Only Stimulus Spending that boosts general Demand can achieve that objective.
Our long-term unemployment rate is edging upwards towards 5%, from its historical ¾% range. And the labor-force employment rate has a long, long way to go to get back where it was pre-Great Recession. See this info-graphic here. (Note also that that graph takes into account those joining the labor-force, which adds to the job-creation challenge.)
Also of interest, from the BLS, this info-graphic entitled, “Earnings and Unemployment Rates by Educational Attainment” here
I hope you can keep what you say clear and understandable enough to reach the “greater audience” outside the panel and hall. If any of your fellow panelists or question-askers are pro-Overclass public enemies I hope you can treat and expose them as such without them sensing that is what you are doing. I hope you can find a smiley way to pour napalm on them and get them to light their own match.
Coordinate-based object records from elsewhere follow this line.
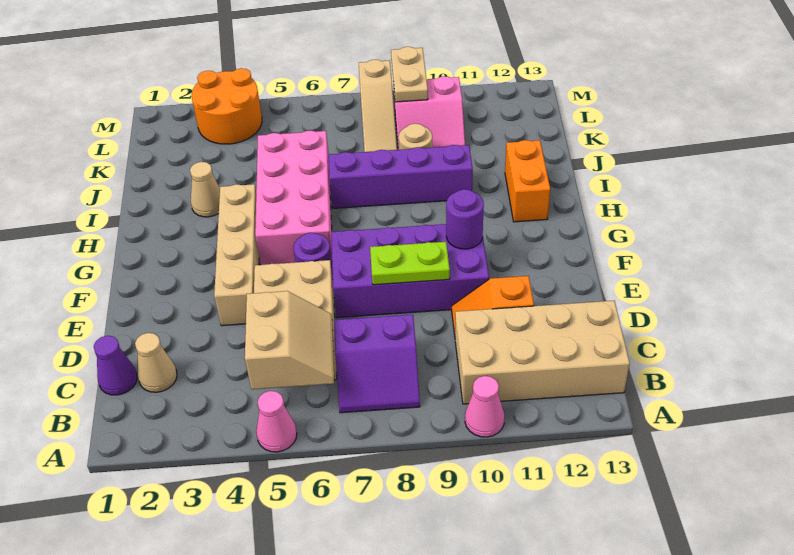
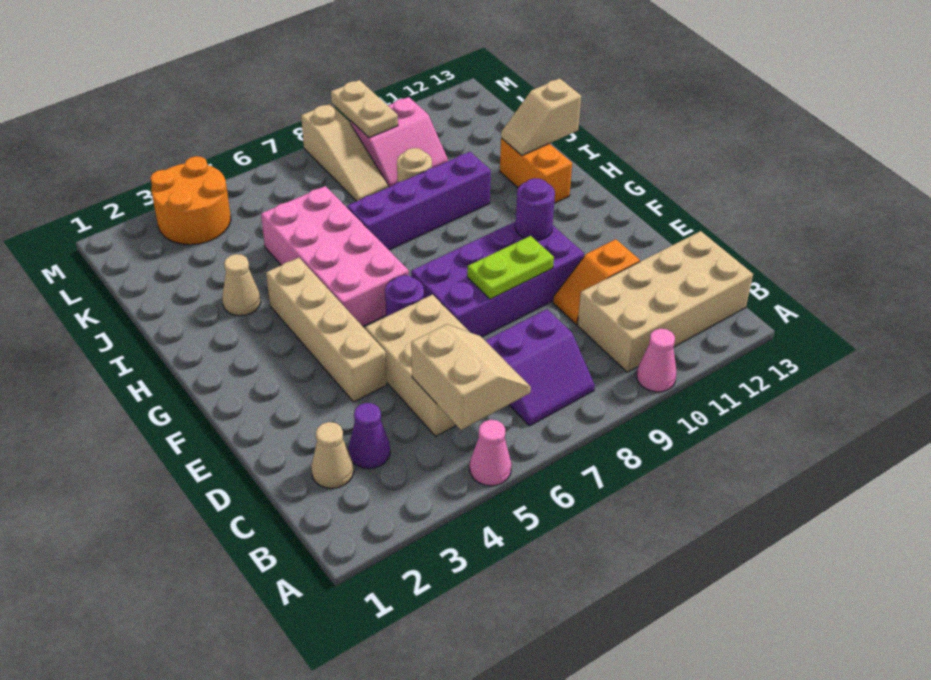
purple 1x1 cone [94,336,137,395] -> purple 1x1 cone moved to [349,403,390,469]
none -> tan 1x2 slope [501,79,581,155]

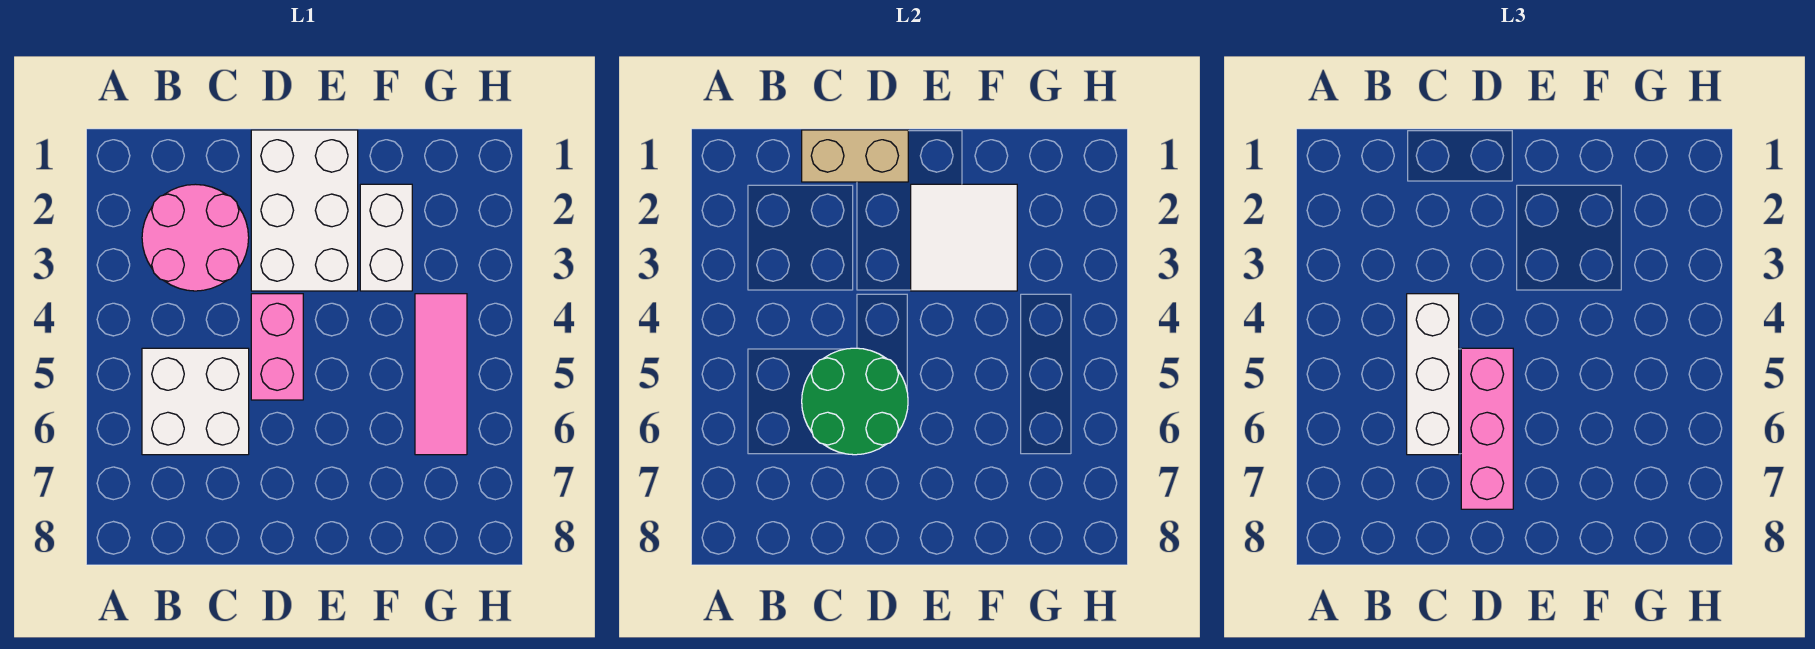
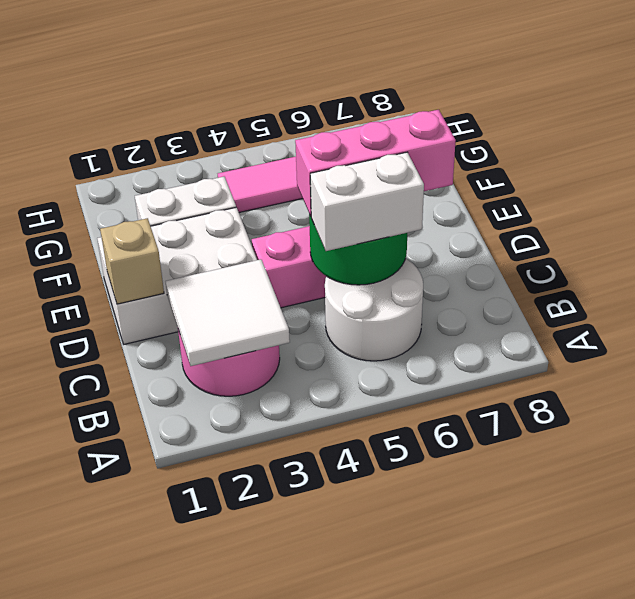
white 2x2 brick [142,348,249,455] -> white 2x2 round brick [325,258,423,361]
tan 1x2 brick [802,130,908,182] -> tan 1x1 brick [100,218,164,304]
white 1x3 brick [1407,294,1459,455] -> white 1x2 brick [310,152,424,251]
white 2x2 tile [911,184,1017,291] -> white 2x2 tile moved to [165,259,290,366]

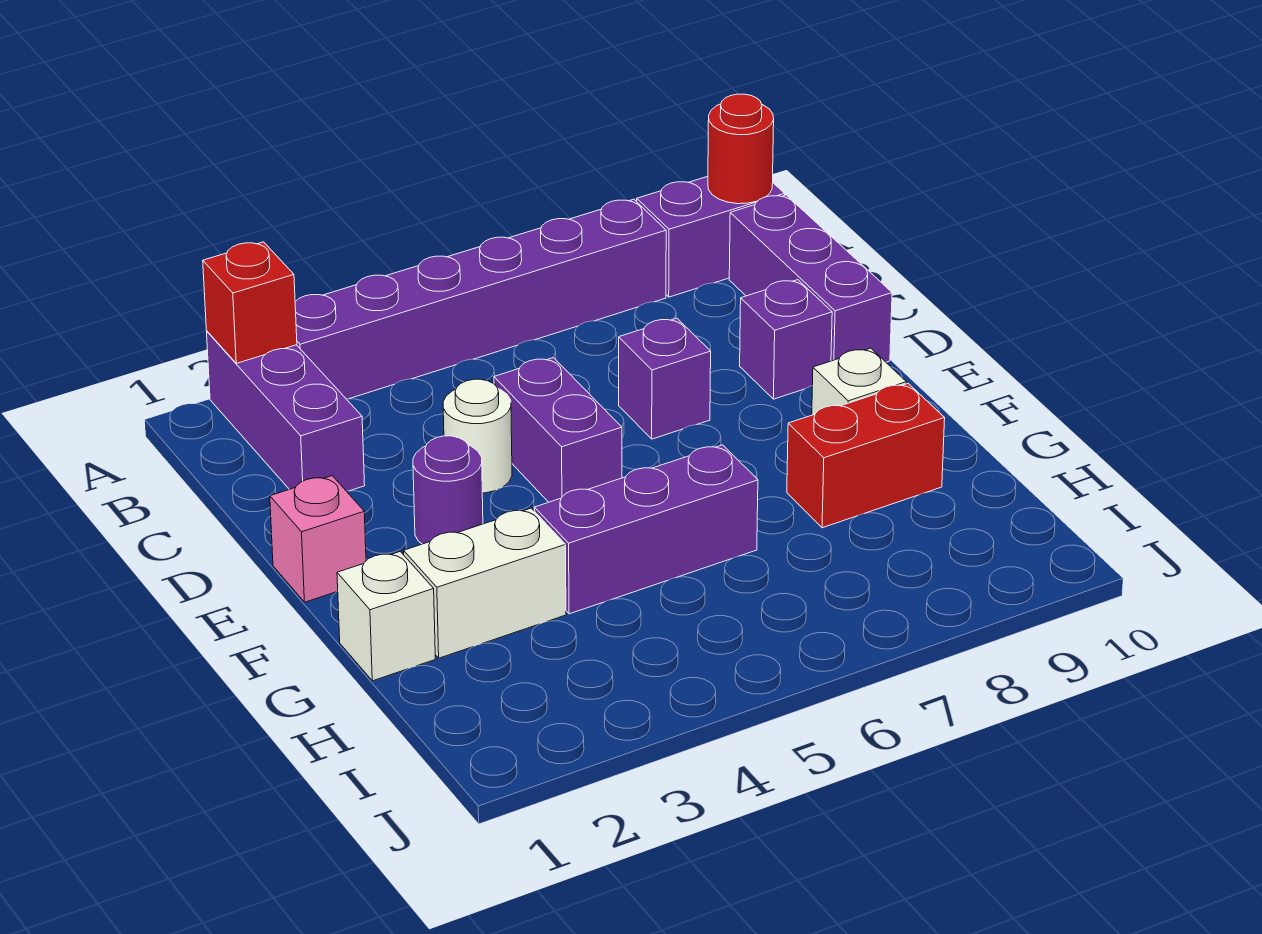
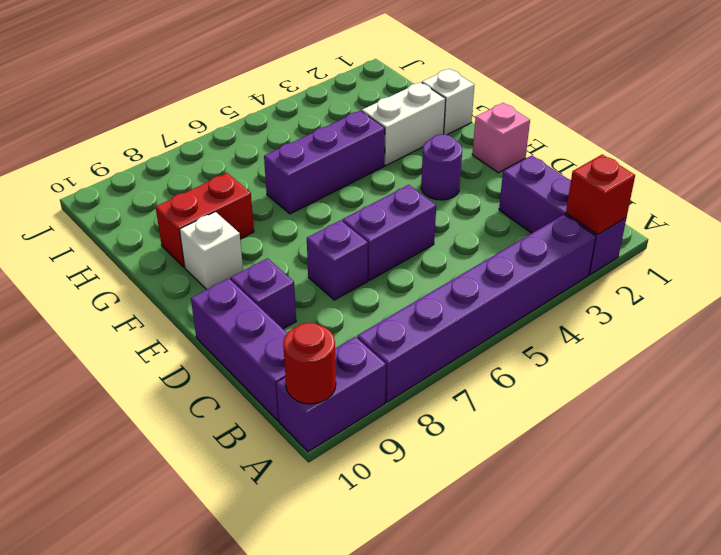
white 1x1 round brick [443,379,512,493] -> none
purple 1x2 brick [494,358,622,502] -> purple 1x2 brick turned to [342,185,436,280]

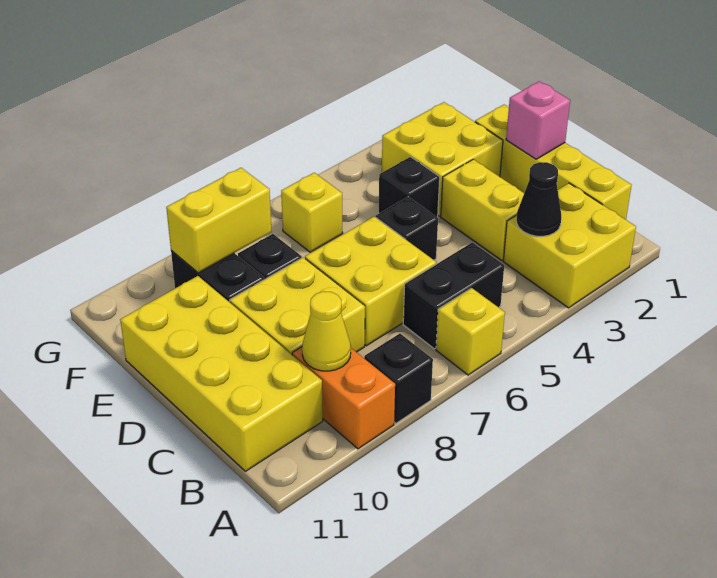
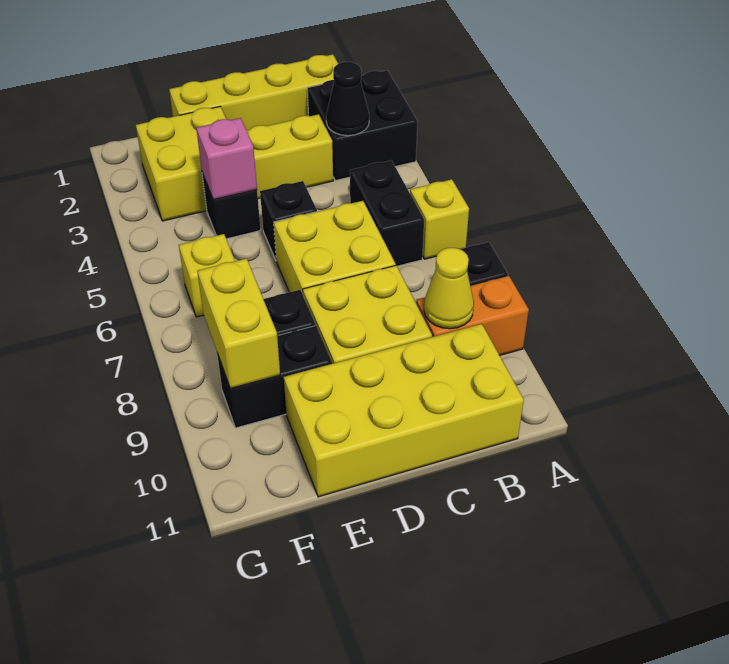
yellow 2x2 brick [503,183,636,308] -> black 2x2 brick [307,70,418,180]
pink 1x1 brick [506,81,570,159] -> pink 1x1 brick moved to [196,118,257,200]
The “greater audience” might contain many with simple minds such as my own to whom MMT still sounds like “Magical Monetary Thinking”. Learned disquisitions upon “MMT” might sound to the wider audience like so much brilliant intellectuating. I hope you still think it is not really necessary to “go there”. Be like Putin and if they are like Obama find a way to destroy their personal image and reputation in public before God AND Youtube. The Enemy is not to be reasoned with. It is to be crushed and destroyed. Speaking as a rank layman, of course.
Good luck on the battlefield.
in summary, the response to all the listed agenda items is that bondholders (capital) always has first position, both economic and political. Until that changes, they will continue to rule the world to their own advantage. A secondary factor is their belief that they are uniquely qualified and therefore justified (even ordained) to rule. This moral precept begs for some genuine ‘entitlement reform’
I watched segment. Just wanted to thank you for your truthful and passionate contribution. The moderator clearly did not want to expend extra time with you. Look at it as a positive when framed in the setting they provided. In spite of the limit imposed, your comments brought me here to the website. You are now in my bookmarks and, I suspect, in a few others who watched the program. Kudos.
Nice job , Yves , and thank you.
You were the only person on the panel truly representing the 99%.